━━━━━ Source information ━━━━━

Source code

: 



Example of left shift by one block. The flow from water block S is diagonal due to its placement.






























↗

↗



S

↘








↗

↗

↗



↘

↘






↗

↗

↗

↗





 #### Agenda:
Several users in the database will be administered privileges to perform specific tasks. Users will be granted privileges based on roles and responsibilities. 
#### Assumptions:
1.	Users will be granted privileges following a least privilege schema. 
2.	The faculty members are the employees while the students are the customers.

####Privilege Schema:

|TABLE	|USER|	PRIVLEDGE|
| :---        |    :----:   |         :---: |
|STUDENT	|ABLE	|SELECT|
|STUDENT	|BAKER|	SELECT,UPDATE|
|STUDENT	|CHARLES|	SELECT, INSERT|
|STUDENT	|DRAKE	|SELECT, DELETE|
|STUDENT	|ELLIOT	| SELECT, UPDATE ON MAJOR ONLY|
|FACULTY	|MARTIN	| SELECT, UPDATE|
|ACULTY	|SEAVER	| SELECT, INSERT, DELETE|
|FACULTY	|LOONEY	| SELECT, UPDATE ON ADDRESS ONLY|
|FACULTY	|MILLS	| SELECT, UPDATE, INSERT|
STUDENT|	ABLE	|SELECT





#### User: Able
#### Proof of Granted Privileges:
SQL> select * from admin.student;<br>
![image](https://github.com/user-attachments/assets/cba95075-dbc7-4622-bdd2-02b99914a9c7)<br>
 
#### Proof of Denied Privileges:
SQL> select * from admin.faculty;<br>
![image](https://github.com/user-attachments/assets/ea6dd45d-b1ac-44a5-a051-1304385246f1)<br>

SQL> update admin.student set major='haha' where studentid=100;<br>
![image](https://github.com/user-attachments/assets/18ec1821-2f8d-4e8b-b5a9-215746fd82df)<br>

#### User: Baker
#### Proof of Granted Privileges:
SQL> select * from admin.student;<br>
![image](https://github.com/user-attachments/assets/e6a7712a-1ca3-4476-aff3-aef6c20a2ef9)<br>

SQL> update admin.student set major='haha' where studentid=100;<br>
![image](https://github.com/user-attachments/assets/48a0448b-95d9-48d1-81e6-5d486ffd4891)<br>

━━━━━

# [Your objective]
Please gather every line in the items above that contains the string "image". Case counts.

# [Solution to the problem]
![image](https://github.com/user-attachments/assets/cba95075-dbc7-4622-bdd2-02b99914a9c7)<br>
![image](https://github.com/user-attachments/assets/ea6dd45d-b1ac-44a5-a051-1304385246f1)<br>
![image](https://github.com/user-attachments/assets/18ec1821-2f8d-4e8b-b5a9-215746fd82df)<br>
![image](https://github.com/user-attachments/assets/e6a7712a-1ca3-4476-aff3-aef6c20a2ef9)<br>
![image](https://github.com/user-attachments/assets/48a0448b-95d9-48d1-81e6-5d486ffd4891)<br>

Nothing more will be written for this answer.